When visiting a friend of mine, he casually mentioned his PC won’t boot up anymore or even POST. The fans spin up, but the screen is blank. Since a man can not live like that, we switched plans and went straight to fix that situation.
There was no recent hardware change, the PC was used the day before. No freezes, no problems, nothing. Simply shut down regular and dead since then. The PC is a custom build by himself with an AsRock Z170 Extreme7+, i7-6700, Kingston HyperX, 5 HDDs, M.2 SSD, GTX 970 and a BeQuiet! 750W PSU. The components were bought new and put together fall 2015 / winter 2016, so the setup was a little over 4 years old.
A quick look inside gave us a debugging-display on the mainboard, which AsRock seriously calls “Dr. Debug”.
Dr. Debug only had one thing so say: “00”. After a few seconds powered-on, the debug-display would get brighter for a moment, still showing “00”. The manual gives this error-description: “Please check if the CPU is installed correctly and then clear CMOS.” That did not solve the problem.
Before thinking about what might be broken, we cut things down to minimal configuration, removing all HDDs, SSDs, graphics-cards, sound-cards, only one RAM stick left. The power supply had a steady 12V for the CPU, but the board would not boot or POST even in minimal configuration. Then the cooler was removed to feel if the CPU gets hot, which it would not.
Naturally you’d swap the PSU, RAM, CPU and board to find the broken part, but we did not have any spare parts around.
A closer look at the manual and mainboard shows a switch for the BIOS. The board actually has two separate BIOS chips, whitch can be selected with said switch. That did not help either, but we noticed something about the LEDs next to the BIOS chips: none of them would illuminate, no matter what BIOS you choose.
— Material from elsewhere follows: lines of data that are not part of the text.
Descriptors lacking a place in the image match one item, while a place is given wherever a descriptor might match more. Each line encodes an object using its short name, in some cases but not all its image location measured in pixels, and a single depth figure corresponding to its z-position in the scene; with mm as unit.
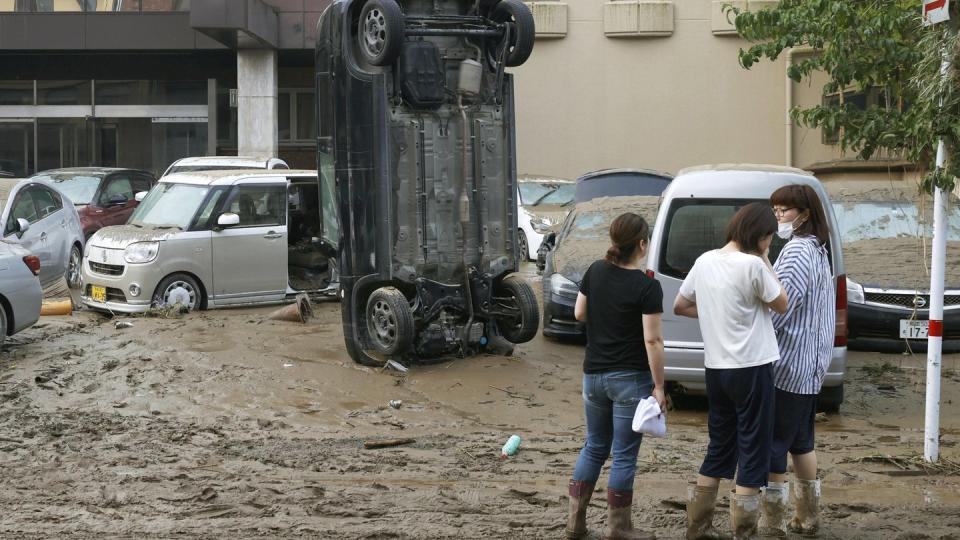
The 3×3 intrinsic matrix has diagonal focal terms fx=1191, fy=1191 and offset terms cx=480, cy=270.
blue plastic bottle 8039
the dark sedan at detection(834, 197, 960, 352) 11680
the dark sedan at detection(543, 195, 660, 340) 12680
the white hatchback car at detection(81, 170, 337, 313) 13758
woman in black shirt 5922
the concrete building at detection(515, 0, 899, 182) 29500
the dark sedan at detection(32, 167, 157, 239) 20438
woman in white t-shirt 5918
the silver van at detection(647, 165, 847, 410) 9562
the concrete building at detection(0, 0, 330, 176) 31734
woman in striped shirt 6125
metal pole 7656
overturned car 10664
That seems kind of odd, why would the LED not illuminate? A possibility might be: after the BIOS is run through its startup procedure it illuminates the LED, and also activates the power supply for the CPU (next to 1000 other things). A failing BIOS would not illuminate nor power up the CPU (and the CPU stays cold). Or the entire board is down the drain, but that is too easy.
Since we did not swap PSU, RAM or CPU we had no real clue what is broken, but the BIOS situation seemed odd, so we kind of tended to a shot BIOS. A broken BIOS usually means the board is bricked and has to be sent to customer service and have it fixed. Why not do this yourself?
A few years back I got myself some CH341A programmers off Amazon for 1,50€ a piece. They have a zero insertion force (ZIF) socket and can handle SPI and I2C flashing. SPI is what is widely used for BIOS chips. The socket itself can handle a DIL-8 package.
Smaller BIOS chips are often in a SOIC-8 or SOP-8 package and cannot be removed from the board. I have seen those in Macs, laptops and desktop mainboards. In that case a Pomona 5250 clip can be used to connect the chip with the programmer and reporgramm chips in-circuit.
The BIOS chips on the AsRock Z170 Extreme7+ are socketed and have a DIL-8 package, which makes things quite easy (except removing them from the socket).
The programmer is supported by flashrom, a command line tool for Linux / BSD etc. Flashrom identifies the chips as a Winbond W25Q128. First thing is to read both chips and see if the content is different…
…which is the case.This can mean two things: Either the BIOS has been updated on one of the chips, or bits have flipped, ruining the programming. My friend did not remember if the BIOS was updated, but at this point it didn’t really matter since the chips would be reprogrammed with the latest BIOS anyway.
The AsRock support area offers flash programming for Windows, DOS or Instant Flash. The Instant Flash download contains a file, “z17ex7p.60”. BIOS images essentially are .bins so it does not really matter how they are named and they can be written to the chip as-is.
We didn’t really think this could solve the problem but after reinstalling the chips and powering on the board…
…it actually works!A bricked, 4 year old AsRock Z170 Extreme7+ has been revived!
I have repaired quite a few “dead” mainboards using the programmer, and this AsRock board now also has a place in this list.
But why does a 4 year old board not only have one, but two failing BIOS chips? Is the quality bad? Is it intended to happen? Is it bad luck?
I believe the chips would not have failed if the BIOS would have been kept up-to-date, refreshing the programming every now and then, but can this be expected from every customer to keep the chips from failing? I don’t think so.
Nevertheless, this problem can be solved very easily and cheap. It could be worse.